Der kalkulatorische Gesamtmilchpreis der in Europa größten milchverarbeitenden Unternehmen, hat nach der Erhebung des niederländischen Bauernverbandes LTO, in Kooperation mit der EDF (European Dairy Farmers) und Zuivel NL, gegenüber dem Vormonat nur eine leichte Erhöhung von 0,25 Cent erfahren.

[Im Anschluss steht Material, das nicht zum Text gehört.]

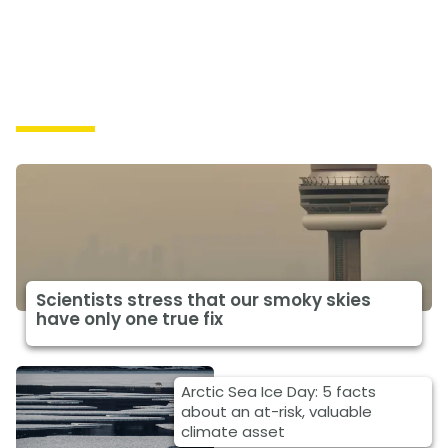
Impacts
Scientists stress that our smoky skies
have only one true fix
Arctic Sea Ice Day: 5 facts
about an at-risk, valuable
climate asset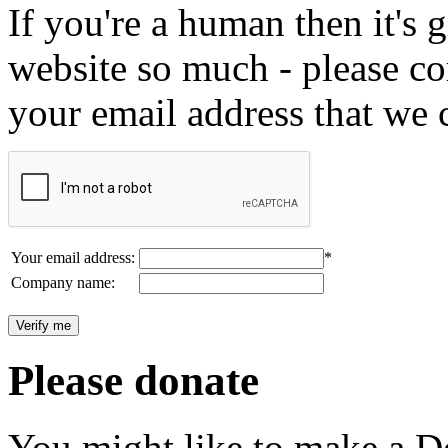
If you're a human then it's g
website so much - please c
your email address that we 
Your email address:
*
Company name:
Please donate
You might like to make a Do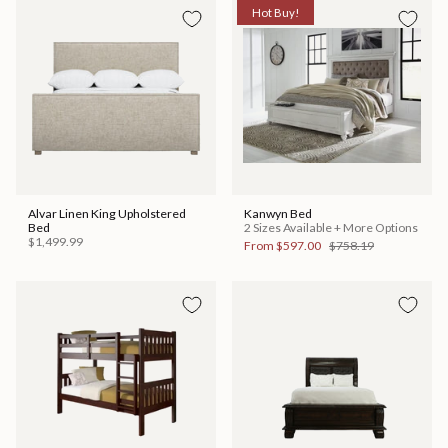
Hot Buy!
Alvar Linen King Upholstered
Kanwyn Bed
Bed
2 Sizes Available + More Options
$1,499.99
From
$597.00
$758.19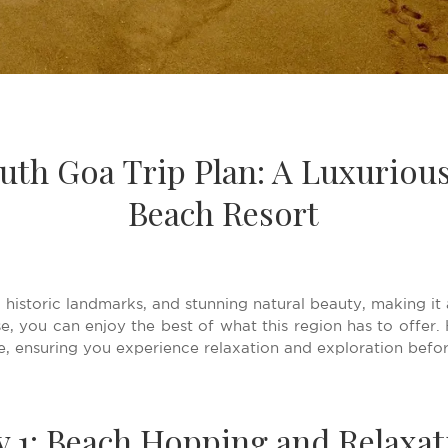
uth Goa Trip Plan: A Luxuriou
Beach Resort
 historic landmarks, and stunning natural beauty, making it 
, you can enjoy the best of what this region has to offer. H
, ensuring you experience relaxation and exploration befo
y 1: Beach Hopping and Relaxat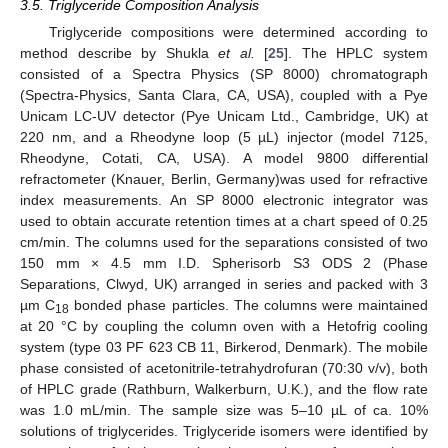
3.5. Triglyceride Composition Analysis
Triglyceride compositions were determined according to
method describe by Shukla
et al.
[
25
]. The HPLC system
consisted of a Spectra Physics (SP 8000) chromatograph
(Spectra-Physics, Santa Clara, CA, USA), coupled with a Pye
Unicam LC-UV detector (Pye Unicam Ltd., Cambridge, UK) at
220 nm, and a Rheodyne loop (5 µL) injector (model 7125,
Rheodyne, Cotati, CA, USA). A model 9800 differential
refractometer (Knauer, Berlin, Germany)was used for refractive
index measurements. An SP 8000 electronic integrator was
used to obtain accurate retention times at a chart speed of 0.25
cm/min. The columns used for the separations consisted of two
150 mm × 4.5 mm I.D. Spherisorb S3 ODS 2 (Phase
Separations, Clwyd, UK) arranged in series and packed with 3
µm C
bonded phase particles. The columns were maintained
18
at 20 °C by coupling the column oven with a Hetofrig cooling
system (type 03 PF 623 CB 11, Birkerod, Denmark). The mobile
phase consisted of acetonitrile-tetrahydrofuran (70:30 v/v), both
of HPLC grade (Rathburn, Walkerburn, U.K.), and the flow rate
was 1.0 mL/min. The sample size was 5–10 µL of ca. 10%
solutions of triglycerides. Triglyceride isomers were identified by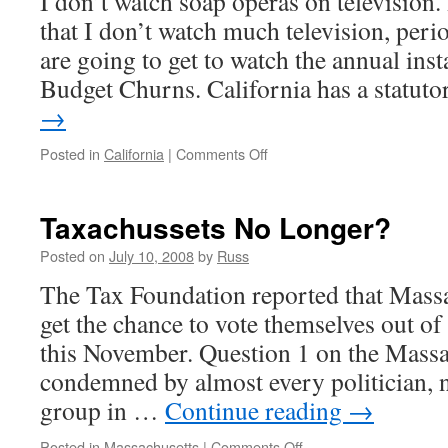
I don’t watch soap operas on television.
that I don’t watch much television, perio
are going to get to watch the annual ins
Budget Churns. California has a statu
→
on
Posted in
California
|
Comments Off
As
the
Budget
Taxachussets No Longer?
Churns
Posted on
July 10, 2008
by
Russ
The Tax Foundation reported that Massa
get the chance to vote themselves out o
this November. Question 1 on the Massac
condemned by almost every politician, n
group in …
Continue reading
→
on
Posted in
Massachusetts
|
Comments Off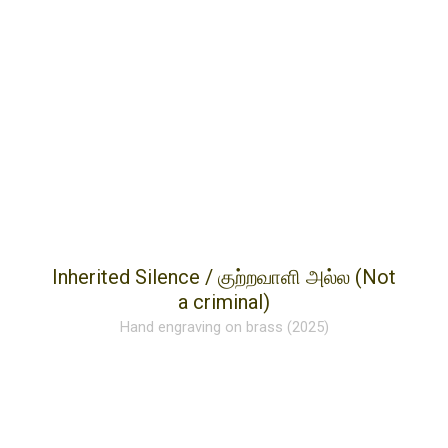
Inherited Silence / குற்றவாளி அல்ல (Not
a criminal)
Hand engraving on brass (2025)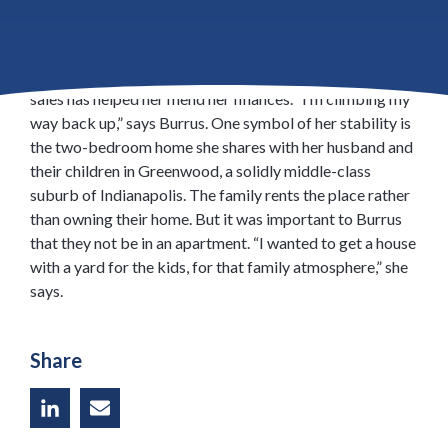
Erin Burrus has endured some misfortune in recent
years: After a cancer diagnosis, she lost her home to
foreclosure. Today she’s healthy again, and a stable job in
sales has helped her mend her finances. “I’m climbing my
way back up,” says Burrus. One symbol of her stability is
the two-­bedroom home she shares with her husband and
their children in Greenwood, a solidly middle-class
suburb of Indianapolis. The family rents the place rather
than owning their home. But it was important to Burrus
that they not be in an apartment. “I wanted to get a house
with a yard for the kids, for that family atmosphere,” she
says.
Share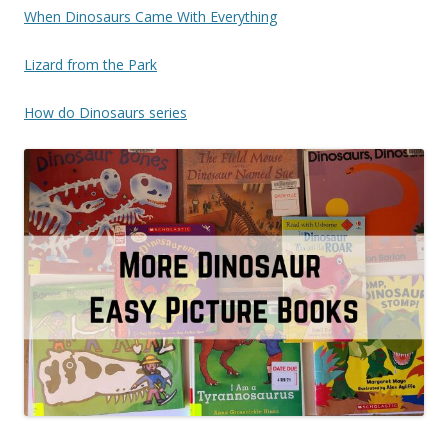
When Dinosaurs Came With Everything
Lizard from the Park
How do Dinosaurs series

Der europäische Durchschnittsmilchpreis liegt somit bei 33,28 Cent pro Kilogramm Milch (bei 4,2 %, 3,4 Eiweiß, netto, ab Hof, 500.000 kg Jahresdurchschnitt).
 
Obwohl doch bei vielen Marktsignalen sehr positive Tendenzen vorhanden sind, ist es bei der detaillierten Betrachtung der verschiedenen Molkereien nicht verwunderlich, dass die Steigerung zum Vormonat von durchschnittlich 0,25 Cent, so gering ausgefallen ist. Zum Teil gab es auch im Monat Mai 2017 noch Molkereien, die nur begrenzt ihr Auszahlungsniveau halten konnten. Aber letztendlich sind es doch Verwerter gewesen, die gewissermaßen im Tagesgeschäft Ware abgesetzt haben und somit einen schnelleren Erlös verbuchen konnten. Im Schnitt erreichten diese Molkereien ein Plus von ungefähr 1 Cent im Vergleich zum Vormonat. Die Palette der Milchpreisdifferenzen in Europa, präsentiert sich im Vergleich zu den vergangenen Jahren zwischen den einzelnen Molkereien als gering und beträgt nun in etwa 3,5 Cent pro Kilogramm Milch.
 
Bei der Analyse der Weltmärkte zeigt sich, ähnlich wie beim europäischen Preisgefüge, dass der Absatz von Milchprodukten, unterschiedlich nach der Fett- und Eiweißkomponente, noch mit leichten Schwankungen reagiert hat. Der Milchpreis ist aus diesem Grunde bei der Fonterra in Neuseeland gegenüber dem Vormonat um knapp ein Cent gefallen. Auch in Übersee konnte die Class III Milch ebenfalls nur mit einer Preisreduzierung von fast 0,3 Cent abgesetzt werden. Tendenziell ist aber davon auszugehen, dass in den kommenden Monaten Juni bzw. Juli 2017 die Preistendenzen weitere Sprünge nach oben machen, nachdem schon einige bekannte große europäische Molkereien, zum Beispiel Arla und FrieslandCampina, Preiserhöhungen auf über 35 Cent angedeutet haben.